US-VOTE-REPUBLICANS-DEBATE
Time may be running out faster than we think on the 2016 Republican nominating contest. Photo: Robyn Beck/AFP/Getty Images

The convoluted nature of the 2016 GOP presidential nominating contest, and the (initial) size of the field, has given fresh hope to pundits who for occupational reasons quadrennially fantasize about a “brokered convention,” or at least a primary season that lasts longer than winter snow. But along comes nominating-contest wizard Josh Putnam to make the compelling case that we should know the identity of the nominee when the primary returns roll in on March 15. 

Interviewed by the Washington Post’s Chris Cillizza, Putnam (who teaches at the University of Georgia) calls attention to what he calls the “50/75 rule”: For all the differences in the nominating contests of 2008 and 2012, the candidate who led in delegates when half had been awarded formally nailed down the nomination more or less when three-fourths had been awarded. In the abbreviated primary battle of 2008, the 50 percent mark was reached on February 8. The leader then, John McCain, did indeed win the nomination by March 4, when 75 percent of all delegates had been allocated. In the more stretched-out calendar of 2012, Mitt Romney led at the 50 percent mark on March 24, and actually didn’t formally croak Rick Santorum until a week after the 75 percent mark on May 22.

This year, a later start but a more compressed calendar has created yet another timetable for operation of the 50/75 rule: 50 percent of the delegates will have been awarded on March 15, and 75 percent on April 26, according to Putnam’s calculations.   
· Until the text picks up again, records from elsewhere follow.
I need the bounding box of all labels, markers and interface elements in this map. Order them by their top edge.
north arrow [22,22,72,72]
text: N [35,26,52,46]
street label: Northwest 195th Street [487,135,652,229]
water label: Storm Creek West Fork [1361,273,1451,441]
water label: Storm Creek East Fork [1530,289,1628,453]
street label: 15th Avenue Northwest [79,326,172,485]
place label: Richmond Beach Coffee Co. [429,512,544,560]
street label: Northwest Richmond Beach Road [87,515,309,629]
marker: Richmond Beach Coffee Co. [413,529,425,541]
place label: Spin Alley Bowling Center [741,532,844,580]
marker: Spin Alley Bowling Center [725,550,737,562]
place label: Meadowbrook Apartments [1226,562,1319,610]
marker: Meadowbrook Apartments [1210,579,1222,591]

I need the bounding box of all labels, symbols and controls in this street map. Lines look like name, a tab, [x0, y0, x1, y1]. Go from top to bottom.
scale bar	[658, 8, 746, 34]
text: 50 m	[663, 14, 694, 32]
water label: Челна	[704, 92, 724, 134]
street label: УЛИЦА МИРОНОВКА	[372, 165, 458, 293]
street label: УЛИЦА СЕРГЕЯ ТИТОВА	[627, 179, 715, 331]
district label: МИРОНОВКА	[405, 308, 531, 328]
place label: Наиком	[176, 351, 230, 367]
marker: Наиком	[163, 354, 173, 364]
Precedent aside, there’s a certain intuitive logic to the ides of March being the crucial date for Republicans. We’ll know by then, obviously, whether Donald Trump has been cut down to size by Ted Cruz in Iowa and by some Establishment candidate in New Hampshire. South Carolina, a traditional winnowing state, will have come and gone, as will have “Super Tuesday” on March 1, with its subtext of an “SEC Primary” of seven southern states where either Trump or Cruz — whichever has survived in good shape — could do very well. And on March 15 itself, there are five sizable states — Florida, Illinois, Missouri, North Carolina, and Ohio — holding primaries, with two of them (Florida and Ohio) awarding delegates on a winner-take-all basis. Florida alone could be either a landmark victory vaulting one of them into the lead or a death knell for Floridians Marco Rubio and Jeb Bush. 

You can still construct scenarios where the contest stretches beyond the 75 percent mark in late April: if, for example, Trump is the leader and a well-funded ABD (Anybody But Donald) movement emerges. Or if Ted Cruz takes a solid lead by March 15, the shift in the calendar to northeastern states in April could slow down if not reverse his momentum. But no one should hock the family silverware to pay for accommodations in Cleveland in the expectation of an old-fashioned multi-ballot convention. That’s still at best a very remote possibility.